▶ _Short task 1_
Repeat the passage of the article on the Chicago shooting verbatim, everything from "Wade speaks out" down to "YMCA in Chicago.".
▶ _Short task 2_
Reproduce every line of the drawing-difference listing, replacing "dashed" with "broken" and keeping everything else the same. Leave the picture lines out of your answer.

**** Given passage ****

A security guard at the school helped police identify one of the suspects and the driver also cooperated with police, Deenihan said. The weapons have not been recovered, he said. School security camera images helped police make the case.
Suspects were on parole
Derren Sorrels had six felony convictions and was on parole for motor vehicle theft and escape from custody when the shooting happened, Johnson said. He wore an ankle bracelet but had taken it off during a period in which he was allowed to look for work, Deenihan said.
Darwin Sorrells was on parole for a gun charge. He had been sentenced to six years in January 2013 but was released early, Johnson said.
The police superintendent said the judicial system needs to demand more accountability for people convicted of gun offenses.
"This tragedy isn't just noteworthy just because Ms. Aldridge has a famous family member," Johnson said. "It's noteworthy because these two offenders are prime examples of the challenge we face in Chicago with repeat gun offenders who don't care who they shoot, don't care whose life they take and clearly, clearly don't fear the consequences of their actions."
Wade speaks out against violence
Wade, the 12-time NBA All-Star who recently left the Miami Heat to sign a contract with his hometown Chicago Bulls, took to Twitter to mourn his cousin's death.
"My cousin was killed today in Chicago," Wade said in one tweet. "Another act of senseless gun violence. 4 kids lost their mom for NO REASON. Unreal. #EnoughIsEnough."
Wade has been an outspoken critic of rampant gun violence and took the stage at this year's ESPY Awards with fellow NBA superstars LeBron James, Carmelo Anthony and Chris Paul to speak about the issue.
He and his mother, Jolinda Wade, a Chicago pastor, also participated in an ESPN discussion on gun violence in America that was recorded at a YMCA in Chicago.
According to the Chicago Tribune, which chronicles every homicide in the city, at least 455 people have been shot to death in Chicago in the first 7½ months of the year.
Four people have been killed and 24 injured in Chicago shootings since Saturday afternoon, police said Sunday.

**** Records shown ****

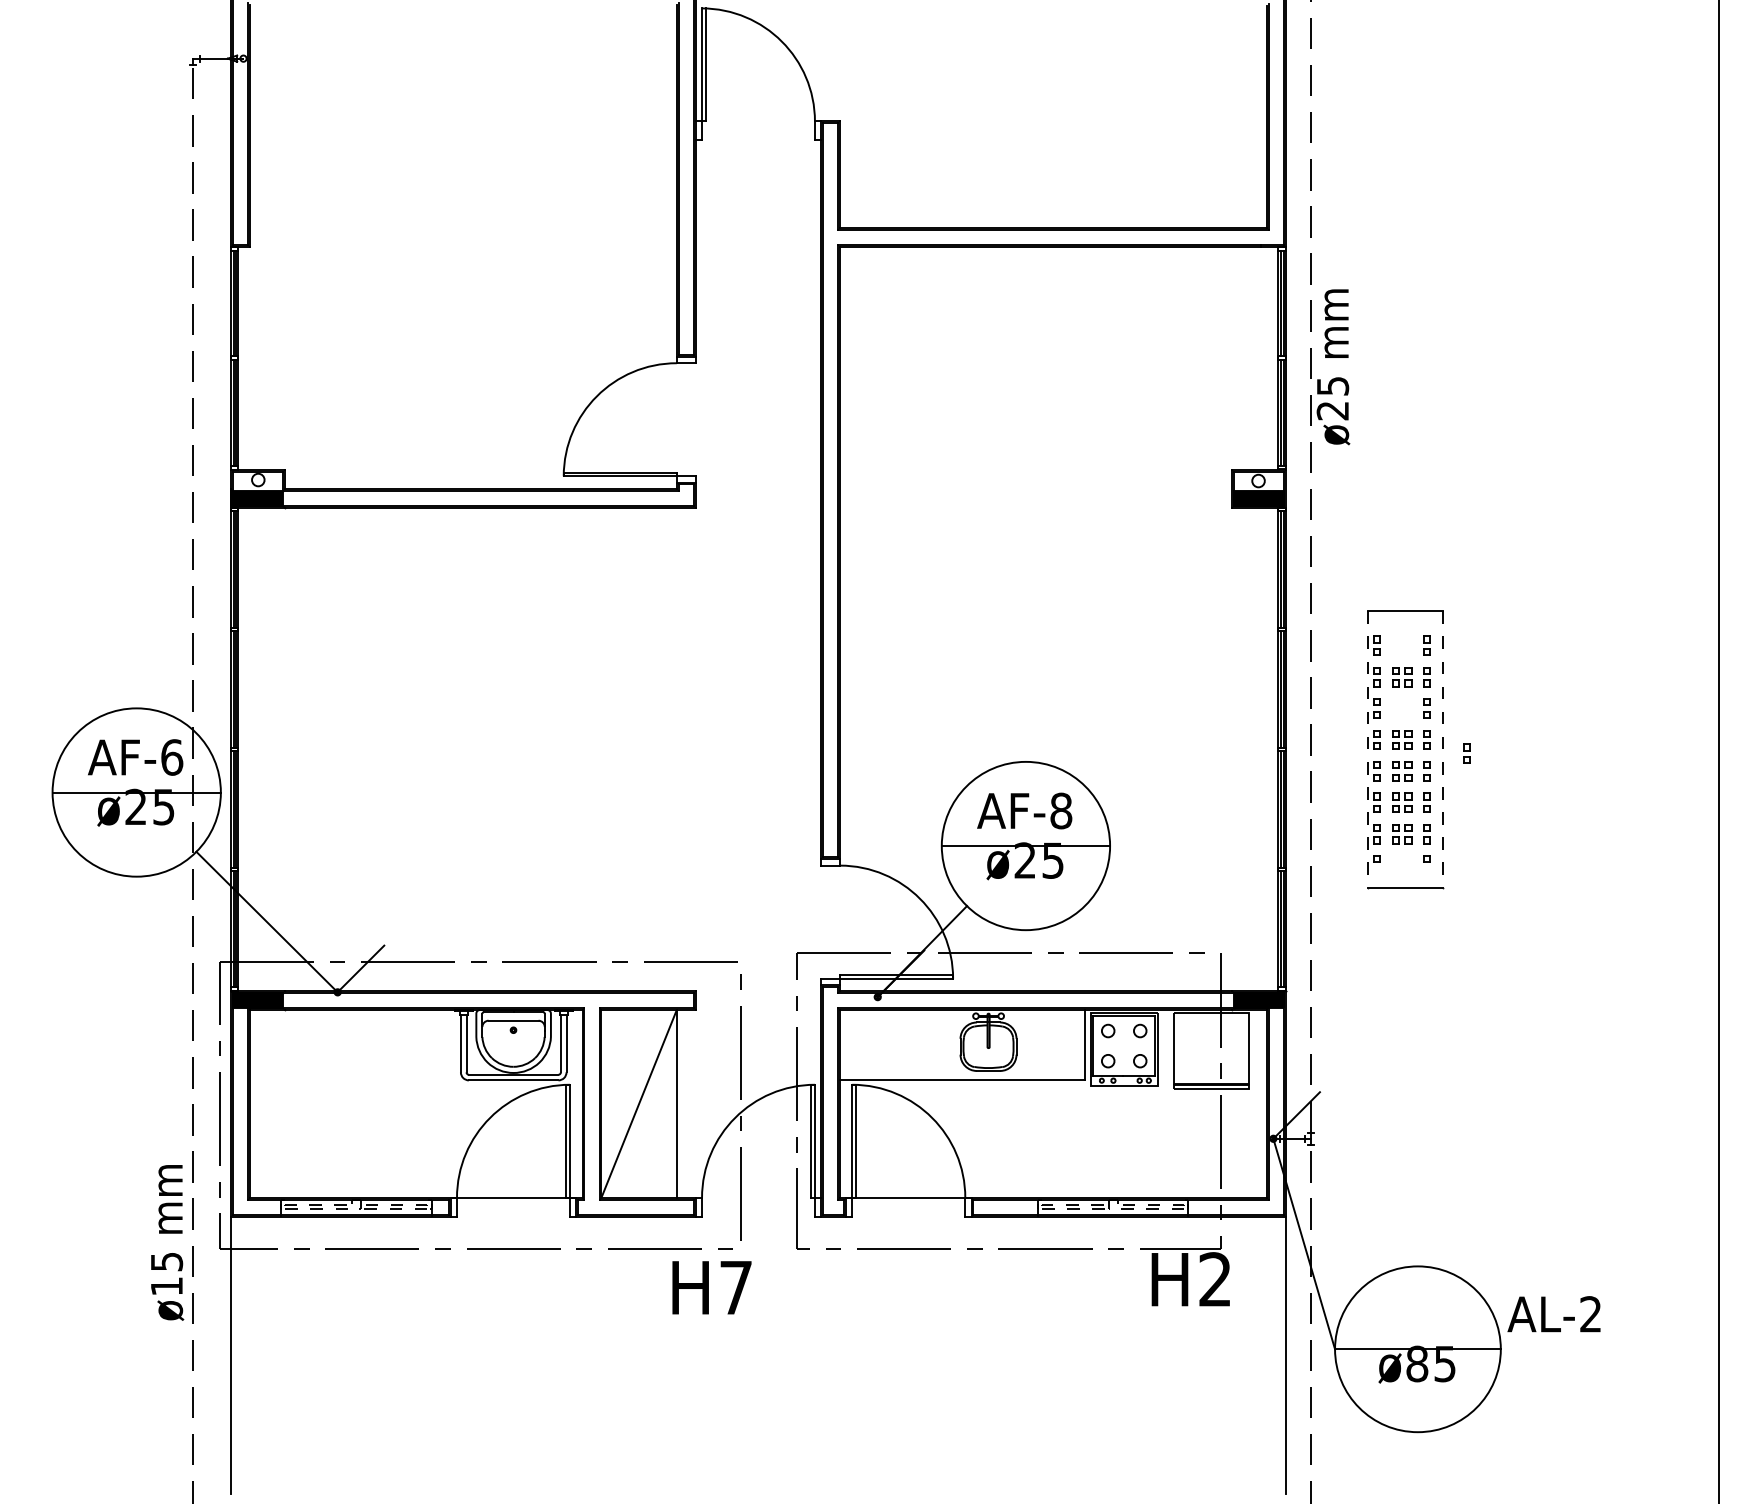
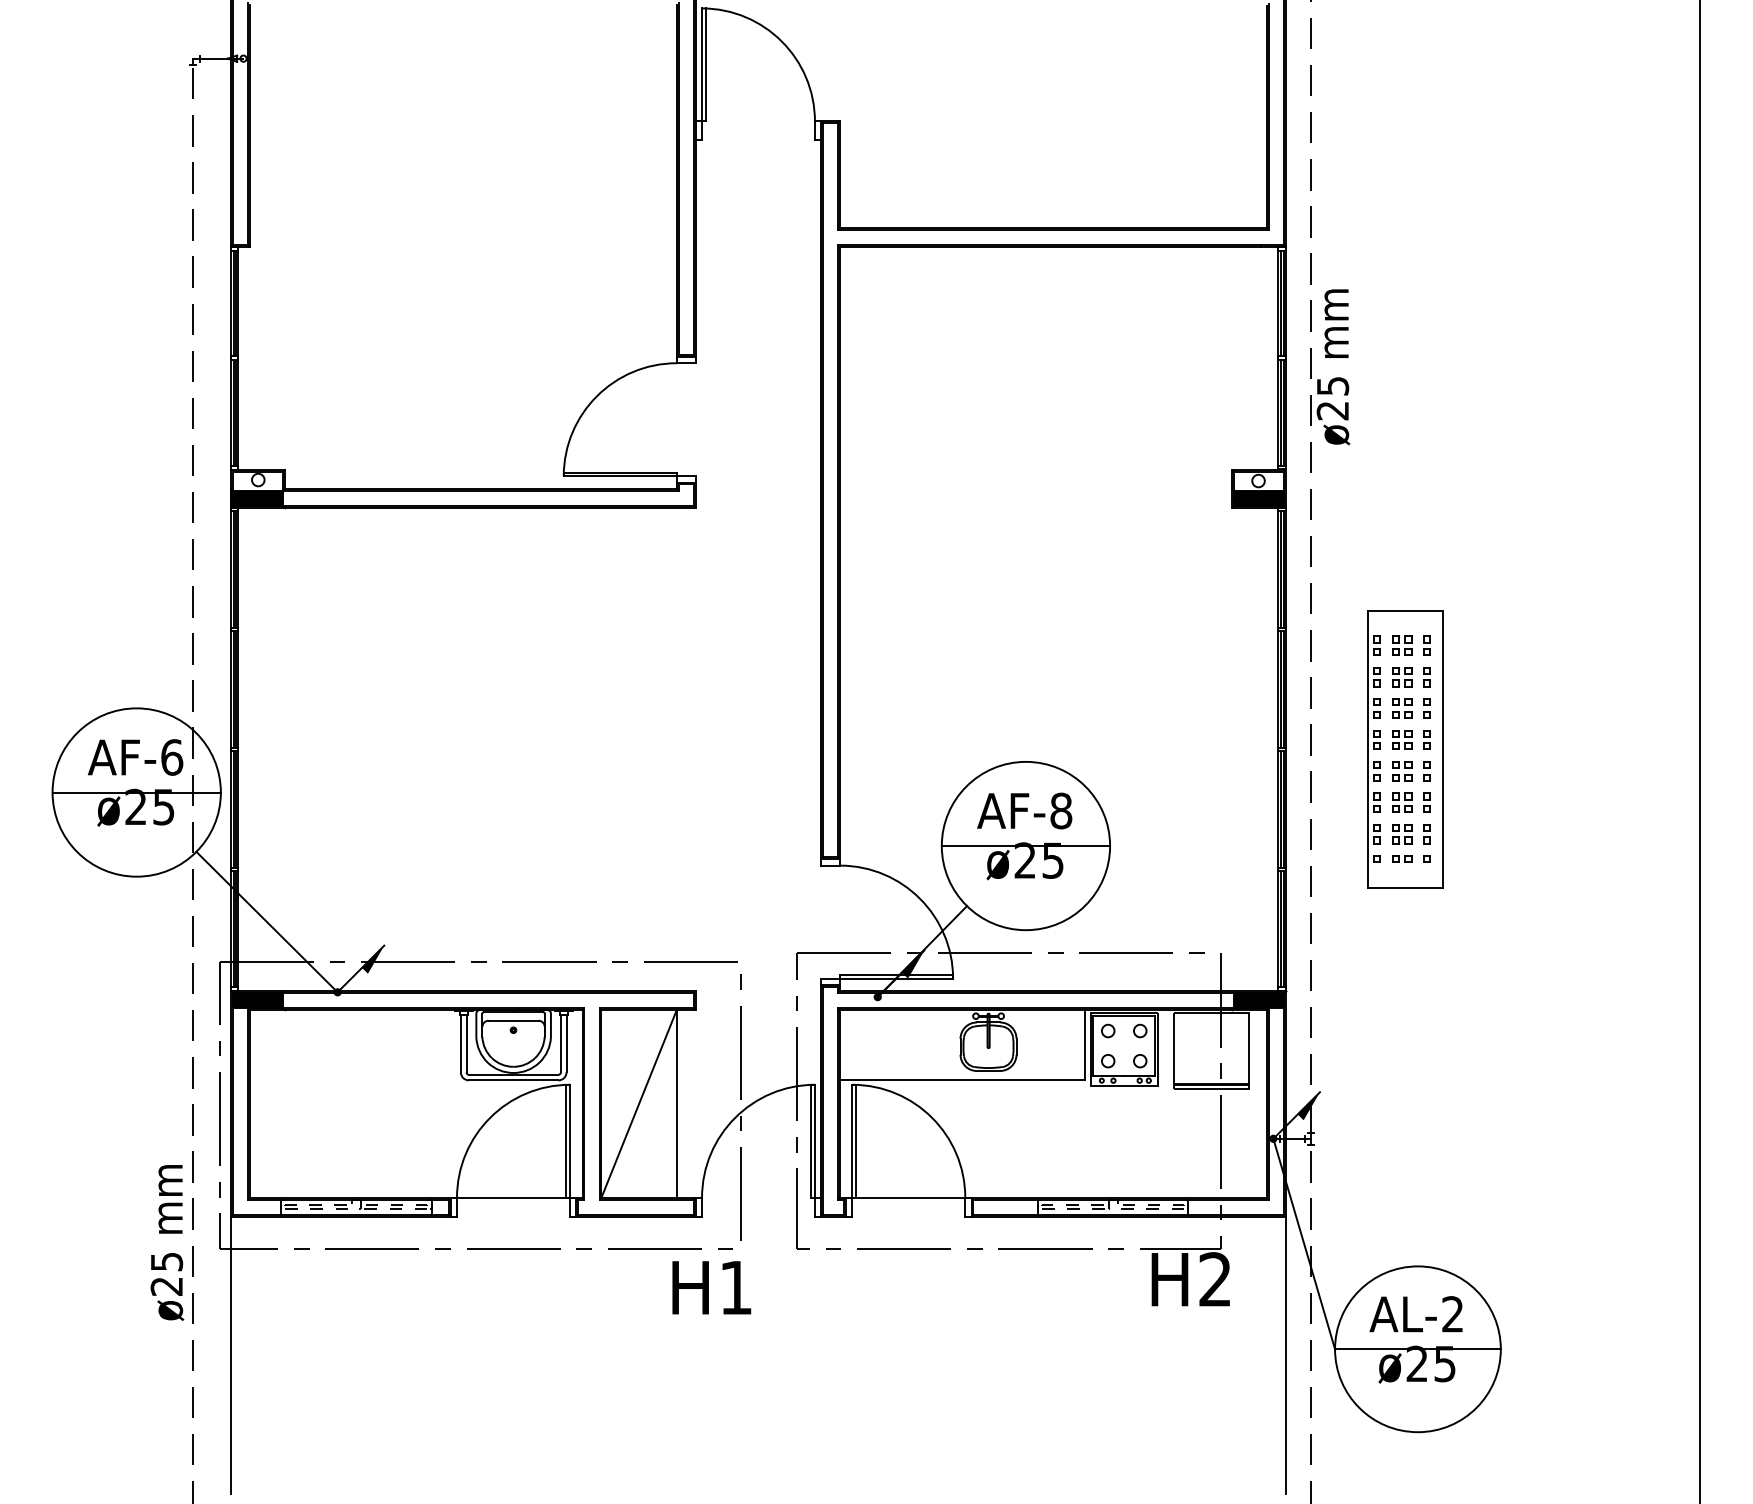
part at (1402, 645): none -> present
part at (1402, 708): none -> present
line at (1367, 749): dashed -> solid
line at (1442, 749): dashed -> solid
line at (1719, 751) position: (1719, 751) -> (1700, 751)
part at (1466, 753): present -> none
part at (1402, 858): none -> present
fill at (373, 959): none -> present
fill at (913, 964): none -> present
fill at (1308, 1106): none -> present
text at (166, 1286): ø15 -> ø25
text at (735, 1287): H7 -> H1
text at (1553, 1314) position: (1553, 1314) -> (1415, 1314)
text at (1417, 1363): ø85 -> ø25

****

▶ _Exercise answer 1_
Wade speaks out against violence
Wade, the 12-time NBA All-Star who recently left the Miami Heat to sign a contract with his hometown Chicago Bulls, took to Twitter to mourn his cousin's death.
"My cousin was killed today in Chicago," Wade said in one tweet. "Another act of senseless gun violence. 4 kids lost their mom for NO REASON. Unreal. #EnoughIsEnough."
Wade has been an outspoken critic of rampant gun violence and took the stage at this year's ESPY Awards with fellow NBA superstars LeBron James, Carmelo Anthony and Chris Paul to speak about the issue.
He and his mother, Jolinda Wade, a Chicago pastor, also participated in an ESPN discussion on gun violence in America that was recorded at a YMCA in Chicago.

▶ _Exercise answer 2_
part at (1402, 645): none -> present
part at (1402, 708): none -> present
line at (1367, 749): broken -> solid
line at (1442, 749): broken -> solid
line at (1719, 751) position: (1719, 751) -> (1700, 751)
part at (1466, 753): present -> none
part at (1402, 858): none -> present
fill at (373, 959): none -> present
fill at (913, 964): none -> present
fill at (1308, 1106): none -> present
text at (166, 1286): ø15 -> ø25
text at (735, 1287): H7 -> H1
text at (1553, 1314) position: (1553, 1314) -> (1415, 1314)
text at (1417, 1363): ø85 -> ø25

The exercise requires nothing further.